Ringfort (Rath), Acres, Co. Kerry
Co. Kerry |
Ringforts
Across North Kerry, ringforts sit in fields so familiar that locals often drive past without a second glance, but this one in Acres has held its shape with unusual persistence.
The enclosing bank still stands to an external height of 3.4 metres, which is substantial for an earthwork that has been sitting in agricultural land for well over a thousand years, subject to the slow attrition of ploughing, grazing, and casual stone-robbing that has levelled so many of its counterparts.

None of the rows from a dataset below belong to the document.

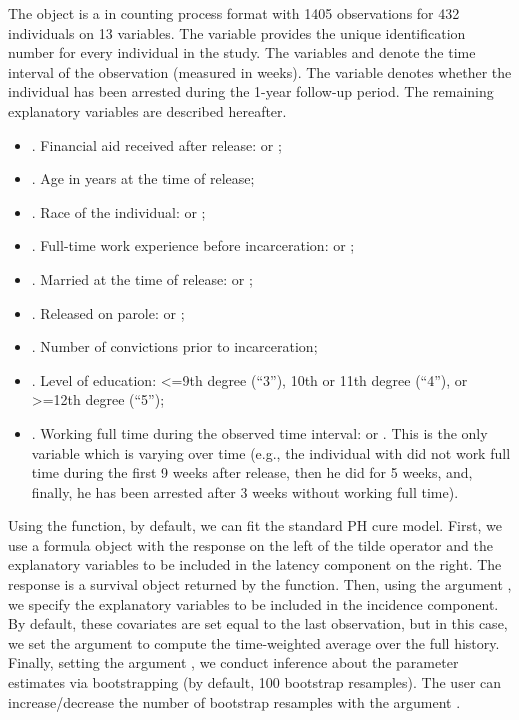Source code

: The object  is a  in counting process format with 1405 observations for 432 individuals on 13 variables.
The  variable provides the unique identification number for every individual in the study. The variables  and  denote the time interval of the observation (measured in weeks). The variable  denotes whether the individual has been arrested during the 1-year follow-up period. The remaining explanatory variables are described hereafter.
\begin{itemize}
  \item {}. Financial aid received after release:  or ;
  \item {}. Age in years at the time of release;
  \item {}. Race of the individual:  or ;
  \item {}. Full-time work experience before incarceration:   or ;
  \item {}. Married at the time of release:  or ;
  \item {}. Released on parole:  or ;
  \item {}. Number of convictions prior to incarceration;
  \item {}. Level of education: <=9th degree (``3''), 10th or 11th degree (``4''), or >=12th degree (``5'');
  \item {}. Working full time during the observed time interval:  or . This is the only variable which is varying over time (e.g., the individual with  did not work full time during the first 9 weeks after release, then he did for 5 weeks, and, finally, he has been arrested after 3 weeks without working full time).
\end{itemize}

Using the  function, by default, we can fit the standard PH cure model.
First, we use a formula object with the response on the left of the tilde operator and the explanatory variables to be included in the latency component on the right.
The response is a survival object returned by the  function.
Then, using the argument , we specify the explanatory variables to be included in the incidence component.
By default, these covariates are set equal to the last observation, but in this case, we set the argument  to compute the time-weighted average over the full history.
Finally, setting the argument , we conduct inference about the parameter estimates via bootstrapping (by default, 100 bootstrap resamples). The user can increase/decrease the number of bootstrap resamples with the argument .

A ringfort, or rath, is essentially a circular enclosure defined by one or more earthen banks and ditches, used during the early medieval period in Ireland as a farmstead and sometimes as a place of status. The example at Acres follows the standard principle: a roughly circular area, approximately 29 metres across in either direction, enclosed by a well-defined bank that varies in width from 3 to 7 metres at its base and retains a height of around 2.4 metres when measured from the interior. Around the outside runs a fosse, which is simply a ditch cut to deepen the effective height of the bank above it. Here, the fosse does not run the full circuit; it is best preserved on the southern and western sides, where it is flat-bottomed, around 4 metres wide and 1 metre below the level of the surrounding ground. That incompleteness is not unusual, but the preservation of what remains is. The site sits in gently northward-sloping pastureland and commands a clear view of the surrounding countryside, which would have been a practical consideration for whoever built it, since visibility over the land you farmed and defended was part of the point.